The task:
Here are the records. Write out exactly the lines between the one holding "left knee: (904, 542)" and the one holding "left hip: (524, 427)", inclusive.

Per-instance keypoint data:
*** Block opens ***

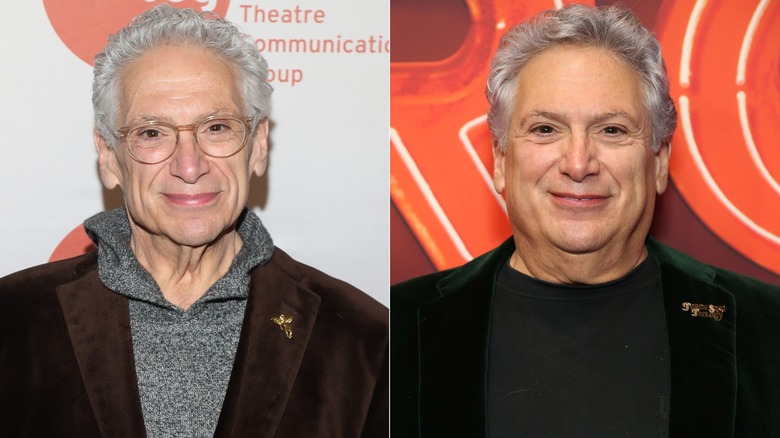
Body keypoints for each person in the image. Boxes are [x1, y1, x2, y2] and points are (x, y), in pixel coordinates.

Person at [391, 4, 780, 437]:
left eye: (612, 130)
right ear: (500, 159)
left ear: (659, 161)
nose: (578, 164)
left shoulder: (768, 330)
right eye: (545, 129)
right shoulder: (391, 332)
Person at [0, 6, 387, 437]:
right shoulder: (12, 321)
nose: (189, 166)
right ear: (109, 157)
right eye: (152, 133)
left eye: (216, 127)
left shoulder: (365, 341)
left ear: (258, 145)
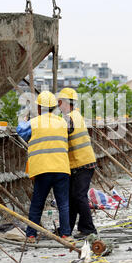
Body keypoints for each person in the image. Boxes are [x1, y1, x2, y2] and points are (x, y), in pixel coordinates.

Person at [17, 91, 73, 243]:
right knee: (63, 203)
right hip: (61, 168)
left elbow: (21, 132)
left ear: (39, 108)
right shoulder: (62, 122)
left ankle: (31, 235)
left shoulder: (34, 123)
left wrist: (23, 119)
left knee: (37, 203)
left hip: (42, 169)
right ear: (54, 107)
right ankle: (66, 234)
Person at [57, 87, 98, 239]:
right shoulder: (76, 115)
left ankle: (88, 228)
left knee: (78, 196)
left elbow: (59, 134)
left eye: (60, 102)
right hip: (81, 163)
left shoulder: (68, 118)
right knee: (73, 197)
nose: (59, 105)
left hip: (82, 163)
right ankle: (66, 229)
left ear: (66, 103)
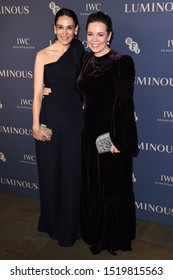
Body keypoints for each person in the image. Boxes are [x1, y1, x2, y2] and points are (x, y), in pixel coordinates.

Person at [77, 11, 139, 255]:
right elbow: (78, 91)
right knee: (93, 184)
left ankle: (111, 236)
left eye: (100, 34)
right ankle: (93, 230)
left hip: (109, 135)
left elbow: (124, 103)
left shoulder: (121, 61)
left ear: (109, 36)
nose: (94, 39)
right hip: (88, 134)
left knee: (110, 185)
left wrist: (116, 138)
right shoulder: (84, 59)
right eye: (90, 34)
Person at [32, 8, 84, 247]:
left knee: (72, 175)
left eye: (70, 28)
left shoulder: (80, 52)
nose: (65, 33)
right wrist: (35, 125)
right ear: (54, 28)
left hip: (75, 121)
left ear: (76, 30)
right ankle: (52, 223)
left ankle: (71, 226)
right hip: (49, 120)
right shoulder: (42, 55)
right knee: (50, 173)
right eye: (60, 27)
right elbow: (36, 95)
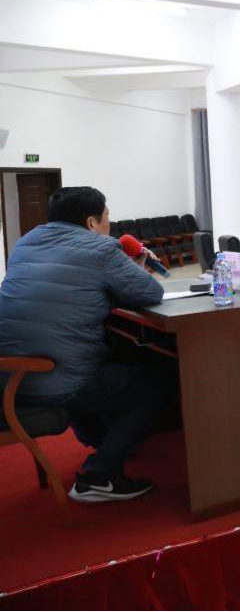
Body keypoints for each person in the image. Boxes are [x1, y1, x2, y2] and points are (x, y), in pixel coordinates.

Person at [0, 186, 175, 502]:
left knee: (107, 362)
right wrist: (138, 268)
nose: (109, 224)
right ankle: (100, 474)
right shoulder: (101, 249)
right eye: (107, 217)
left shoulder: (25, 244)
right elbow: (150, 293)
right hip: (54, 380)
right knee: (160, 380)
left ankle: (108, 443)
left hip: (12, 377)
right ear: (92, 222)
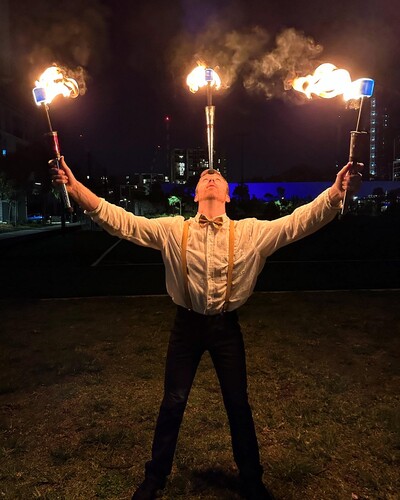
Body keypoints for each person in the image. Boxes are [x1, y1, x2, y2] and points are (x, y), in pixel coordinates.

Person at [52, 158, 361, 500]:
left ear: (227, 195)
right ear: (196, 194)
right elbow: (121, 222)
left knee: (237, 403)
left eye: (217, 176)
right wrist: (75, 188)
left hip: (226, 328)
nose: (210, 177)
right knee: (173, 401)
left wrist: (335, 193)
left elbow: (297, 223)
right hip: (186, 326)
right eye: (203, 177)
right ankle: (155, 477)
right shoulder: (174, 230)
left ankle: (251, 480)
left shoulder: (250, 233)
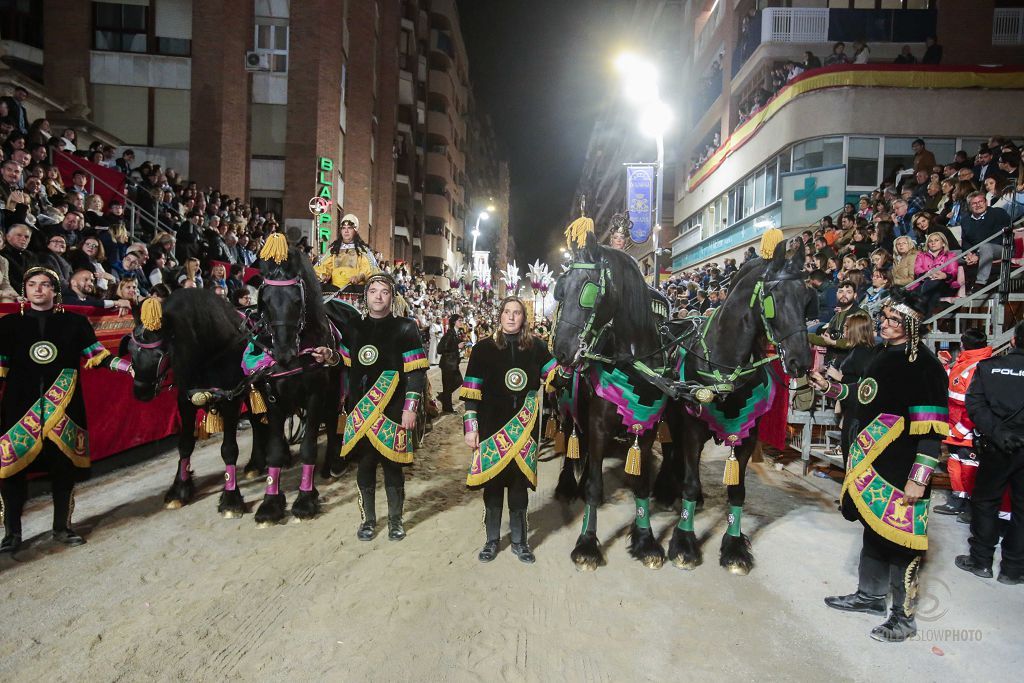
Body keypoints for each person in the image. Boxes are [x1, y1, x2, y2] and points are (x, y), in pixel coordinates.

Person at [816, 288, 948, 642]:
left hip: (902, 466)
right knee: (873, 531)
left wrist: (919, 479)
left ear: (913, 324)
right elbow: (863, 394)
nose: (885, 323)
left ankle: (903, 618)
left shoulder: (926, 366)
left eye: (893, 319)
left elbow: (933, 431)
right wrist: (829, 388)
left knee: (904, 542)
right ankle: (870, 596)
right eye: (884, 318)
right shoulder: (882, 355)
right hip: (871, 460)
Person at [0, 267, 132, 553]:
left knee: (63, 470)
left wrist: (130, 367)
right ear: (24, 290)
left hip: (65, 407)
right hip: (18, 408)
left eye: (44, 284)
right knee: (11, 474)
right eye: (32, 284)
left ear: (55, 290)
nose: (38, 289)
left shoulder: (75, 323)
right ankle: (12, 534)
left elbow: (98, 356)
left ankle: (62, 527)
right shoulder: (8, 325)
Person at [461, 296, 557, 563]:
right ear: (500, 316)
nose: (512, 317)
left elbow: (556, 376)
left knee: (518, 486)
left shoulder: (537, 347)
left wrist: (570, 363)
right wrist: (471, 427)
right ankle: (491, 540)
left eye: (517, 313)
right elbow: (471, 393)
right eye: (507, 312)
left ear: (524, 318)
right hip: (491, 425)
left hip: (524, 427)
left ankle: (519, 541)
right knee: (492, 486)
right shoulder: (482, 349)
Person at [338, 273, 427, 542]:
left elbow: (416, 373)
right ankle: (368, 520)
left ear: (392, 297)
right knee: (364, 466)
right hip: (360, 411)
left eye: (384, 292)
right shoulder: (353, 326)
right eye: (373, 291)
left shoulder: (406, 327)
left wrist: (410, 408)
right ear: (365, 296)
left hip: (394, 409)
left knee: (392, 467)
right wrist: (330, 357)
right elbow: (343, 368)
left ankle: (395, 521)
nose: (378, 296)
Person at [956, 321, 1024, 585]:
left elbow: (975, 404)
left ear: (1014, 341)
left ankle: (981, 561)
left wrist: (998, 434)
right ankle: (1013, 570)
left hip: (996, 446)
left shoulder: (989, 368)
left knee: (985, 503)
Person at [933, 329, 993, 520]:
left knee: (969, 467)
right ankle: (957, 501)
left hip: (968, 429)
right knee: (955, 463)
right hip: (955, 426)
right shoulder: (965, 363)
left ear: (963, 344)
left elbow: (975, 405)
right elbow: (951, 385)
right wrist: (943, 366)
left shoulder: (979, 367)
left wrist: (962, 429)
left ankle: (970, 507)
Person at [960, 191, 1011, 291]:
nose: (978, 205)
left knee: (986, 247)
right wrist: (968, 254)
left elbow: (1000, 237)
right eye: (974, 203)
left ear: (986, 202)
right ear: (969, 206)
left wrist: (977, 255)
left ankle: (980, 283)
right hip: (977, 251)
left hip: (1002, 248)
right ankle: (950, 286)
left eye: (981, 202)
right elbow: (965, 241)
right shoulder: (965, 220)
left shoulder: (997, 213)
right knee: (951, 255)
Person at [314, 214, 378, 291]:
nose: (346, 231)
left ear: (355, 231)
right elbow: (325, 267)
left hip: (354, 289)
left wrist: (359, 277)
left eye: (349, 228)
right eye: (343, 228)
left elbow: (367, 269)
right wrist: (323, 275)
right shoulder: (333, 250)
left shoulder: (363, 251)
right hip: (334, 291)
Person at [909, 231, 959, 313]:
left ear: (943, 243)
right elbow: (917, 269)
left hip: (944, 284)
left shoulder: (950, 255)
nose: (933, 243)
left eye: (936, 240)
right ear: (927, 244)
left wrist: (944, 275)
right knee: (909, 291)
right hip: (925, 281)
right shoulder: (921, 256)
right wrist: (927, 274)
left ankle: (925, 310)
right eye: (930, 241)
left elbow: (953, 271)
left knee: (934, 283)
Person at [436, 314, 464, 413]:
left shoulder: (455, 333)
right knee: (448, 385)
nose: (461, 322)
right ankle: (447, 408)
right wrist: (457, 346)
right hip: (448, 364)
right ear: (454, 322)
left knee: (458, 381)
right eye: (459, 320)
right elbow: (440, 349)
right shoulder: (449, 334)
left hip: (453, 363)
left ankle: (443, 397)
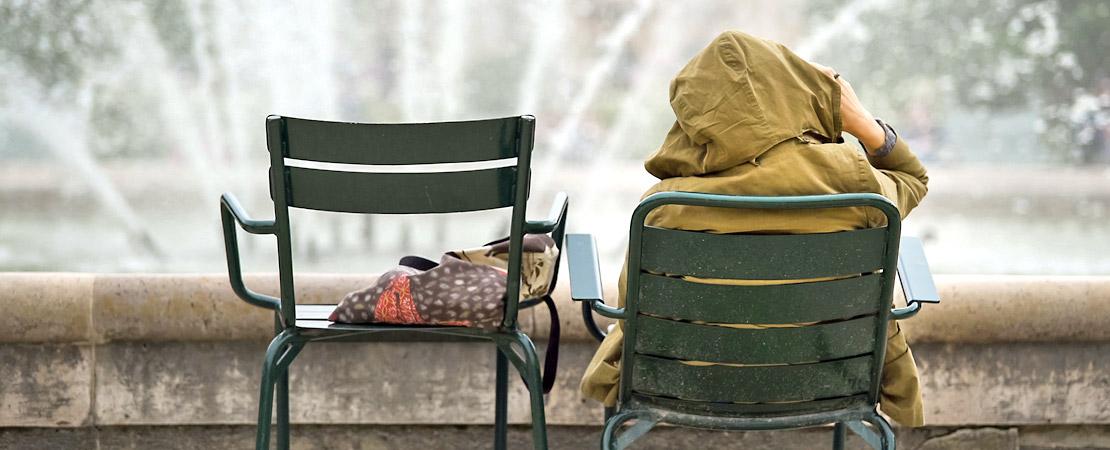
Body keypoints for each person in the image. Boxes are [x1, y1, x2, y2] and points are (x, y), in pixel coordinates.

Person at [579, 30, 929, 427]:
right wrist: (864, 123)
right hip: (827, 380)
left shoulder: (664, 205)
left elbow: (631, 308)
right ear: (792, 92)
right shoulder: (853, 182)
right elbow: (914, 178)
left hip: (687, 385)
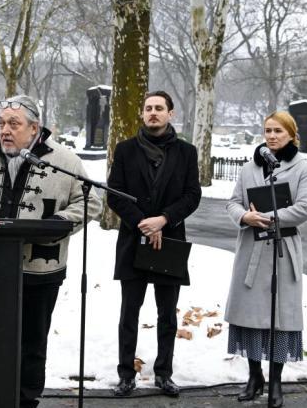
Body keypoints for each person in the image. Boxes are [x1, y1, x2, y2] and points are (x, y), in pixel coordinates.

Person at [0, 94, 102, 408]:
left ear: (34, 128)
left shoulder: (64, 160)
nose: (5, 130)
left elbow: (90, 202)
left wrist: (59, 223)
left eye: (14, 124)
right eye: (2, 123)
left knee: (32, 344)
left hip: (40, 271)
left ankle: (25, 401)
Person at [106, 90, 201, 398]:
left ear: (170, 113)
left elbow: (192, 195)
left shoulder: (186, 152)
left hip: (169, 242)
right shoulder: (125, 150)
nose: (153, 112)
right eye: (148, 108)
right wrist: (143, 223)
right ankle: (125, 375)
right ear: (142, 113)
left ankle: (164, 373)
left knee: (167, 315)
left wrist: (163, 220)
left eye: (159, 108)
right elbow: (114, 193)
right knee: (128, 314)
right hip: (134, 241)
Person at [224, 111, 307, 408]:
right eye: (268, 130)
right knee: (250, 316)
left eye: (278, 131)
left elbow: (304, 208)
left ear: (291, 134)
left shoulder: (303, 168)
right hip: (251, 250)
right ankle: (254, 377)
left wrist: (268, 216)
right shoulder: (249, 168)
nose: (272, 136)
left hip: (282, 251)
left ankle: (276, 381)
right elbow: (233, 203)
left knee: (280, 318)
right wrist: (244, 216)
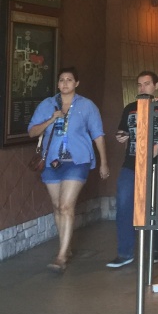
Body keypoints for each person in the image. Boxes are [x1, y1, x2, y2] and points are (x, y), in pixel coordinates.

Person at [28, 66, 109, 273]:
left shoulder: (87, 105)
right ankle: (66, 246)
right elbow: (32, 131)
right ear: (57, 84)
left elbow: (98, 134)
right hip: (52, 161)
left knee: (66, 206)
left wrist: (104, 162)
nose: (65, 83)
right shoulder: (47, 104)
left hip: (77, 161)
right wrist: (51, 119)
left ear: (76, 83)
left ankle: (62, 255)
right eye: (62, 80)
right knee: (57, 207)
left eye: (69, 80)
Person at [107, 71, 158, 269]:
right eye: (139, 84)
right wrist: (121, 136)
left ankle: (155, 248)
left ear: (156, 86)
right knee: (124, 204)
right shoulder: (130, 108)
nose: (142, 88)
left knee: (156, 207)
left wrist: (157, 148)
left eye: (147, 84)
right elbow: (123, 131)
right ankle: (125, 252)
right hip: (131, 163)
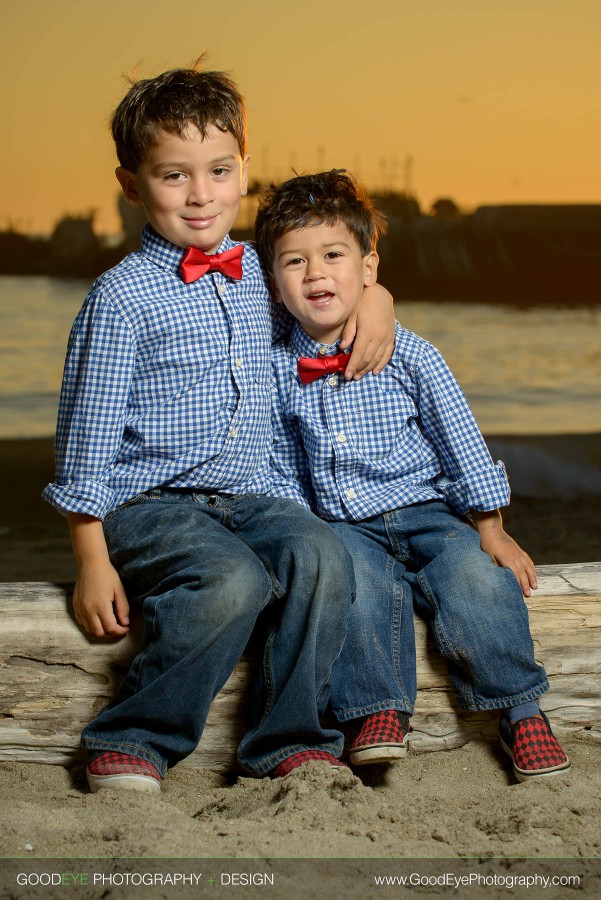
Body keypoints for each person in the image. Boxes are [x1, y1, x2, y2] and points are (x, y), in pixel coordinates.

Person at [43, 69, 397, 793]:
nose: (200, 194)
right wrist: (90, 558)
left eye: (219, 171)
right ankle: (134, 736)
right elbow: (86, 439)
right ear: (132, 184)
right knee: (230, 579)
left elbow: (329, 293)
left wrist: (379, 299)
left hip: (251, 496)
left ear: (244, 172)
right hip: (148, 505)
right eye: (174, 175)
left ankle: (288, 739)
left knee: (319, 553)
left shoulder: (261, 276)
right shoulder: (120, 298)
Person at [255, 169, 571, 783]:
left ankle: (521, 709)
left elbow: (461, 441)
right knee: (360, 589)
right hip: (344, 525)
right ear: (274, 280)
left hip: (430, 511)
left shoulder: (413, 354)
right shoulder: (271, 370)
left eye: (333, 256)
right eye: (295, 262)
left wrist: (491, 525)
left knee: (477, 579)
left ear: (369, 269)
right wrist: (303, 534)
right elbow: (279, 463)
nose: (316, 273)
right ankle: (378, 713)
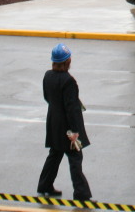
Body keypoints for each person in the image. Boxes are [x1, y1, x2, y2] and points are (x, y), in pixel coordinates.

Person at [37, 43, 93, 202]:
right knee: (75, 158)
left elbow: (47, 97)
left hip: (53, 122)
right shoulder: (69, 81)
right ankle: (81, 194)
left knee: (55, 154)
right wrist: (75, 132)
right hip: (68, 128)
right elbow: (72, 108)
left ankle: (45, 185)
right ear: (67, 61)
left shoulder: (48, 76)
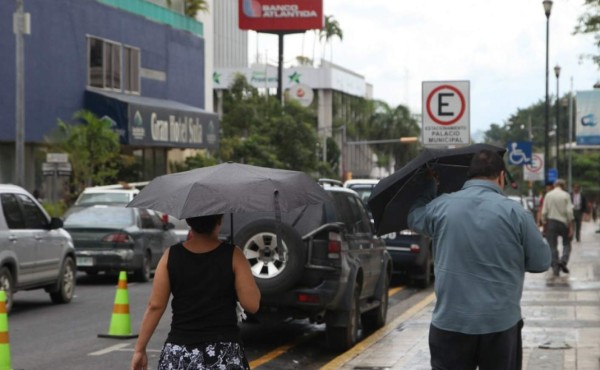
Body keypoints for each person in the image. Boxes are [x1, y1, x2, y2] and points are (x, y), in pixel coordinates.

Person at [408, 149, 551, 370]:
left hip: (450, 323)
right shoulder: (516, 213)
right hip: (500, 324)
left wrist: (429, 185)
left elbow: (414, 216)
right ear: (501, 176)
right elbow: (541, 262)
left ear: (469, 176)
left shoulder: (441, 206)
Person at [130, 214, 261, 370]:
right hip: (224, 354)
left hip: (180, 354)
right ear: (219, 220)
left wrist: (140, 349)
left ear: (188, 221)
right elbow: (252, 305)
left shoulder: (171, 256)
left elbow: (155, 306)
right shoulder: (234, 255)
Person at [541, 179, 575, 279]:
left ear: (555, 185)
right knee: (566, 243)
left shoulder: (548, 195)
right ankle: (563, 261)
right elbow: (569, 212)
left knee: (552, 245)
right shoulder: (566, 195)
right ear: (563, 186)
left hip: (551, 222)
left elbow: (544, 212)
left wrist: (544, 224)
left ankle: (555, 266)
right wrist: (571, 227)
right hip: (563, 223)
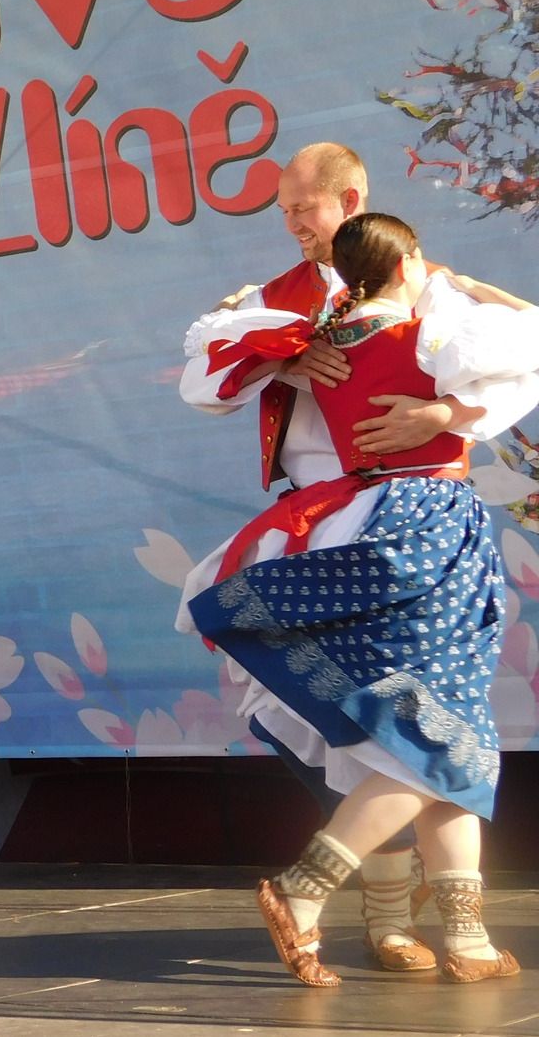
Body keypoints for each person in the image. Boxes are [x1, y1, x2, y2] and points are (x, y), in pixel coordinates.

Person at [178, 142, 527, 970]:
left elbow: (510, 370)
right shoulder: (280, 305)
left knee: (418, 725)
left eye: (306, 209)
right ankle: (381, 908)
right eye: (286, 213)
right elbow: (204, 382)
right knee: (398, 730)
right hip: (343, 524)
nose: (295, 226)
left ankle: (437, 926)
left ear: (352, 199)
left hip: (402, 519)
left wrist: (440, 412)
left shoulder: (434, 292)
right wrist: (287, 356)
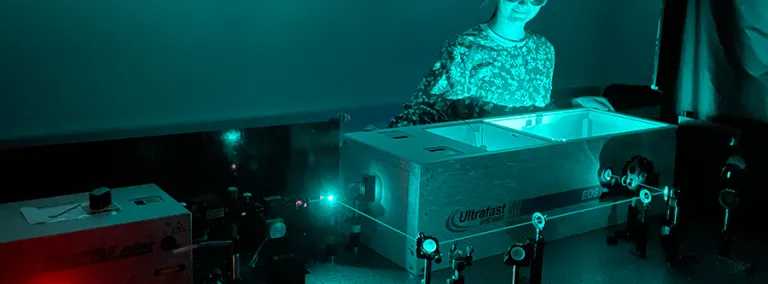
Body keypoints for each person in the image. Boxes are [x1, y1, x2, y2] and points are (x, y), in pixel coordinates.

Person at [387, 0, 614, 128]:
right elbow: (427, 111)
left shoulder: (543, 50)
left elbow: (535, 113)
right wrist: (382, 140)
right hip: (478, 162)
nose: (524, 3)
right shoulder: (466, 47)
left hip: (528, 160)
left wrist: (572, 105)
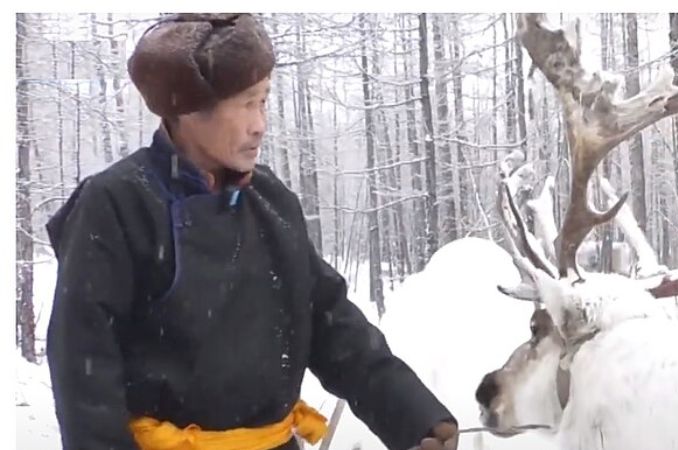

*** Block closes ***

Answer to this task:
left knee: (904, 542)
right ankle: (870, 596)
right eye: (884, 318)
right shoulder: (882, 355)
right hip: (871, 460)
Person at [0, 267, 132, 553]:
left knee: (63, 470)
left wrist: (130, 367)
right ear: (24, 290)
left hip: (65, 407)
right hip: (18, 408)
left eye: (44, 284)
right knee: (11, 474)
right eye: (32, 284)
left ear: (55, 290)
nose: (38, 289)
left shoulder: (75, 323)
right ankle: (12, 534)
left elbow: (98, 356)
left ankle: (62, 527)
right shoulder: (8, 325)
Person at [461, 296, 557, 563]:
right ear: (500, 316)
nose: (512, 317)
left elbow: (556, 376)
left knee: (518, 486)
left shoulder: (537, 347)
left wrist: (570, 363)
right wrist: (471, 427)
right ankle: (491, 540)
left eye: (517, 313)
right elbow: (471, 393)
right eye: (507, 312)
left ear: (524, 318)
right hip: (491, 425)
left hip: (524, 427)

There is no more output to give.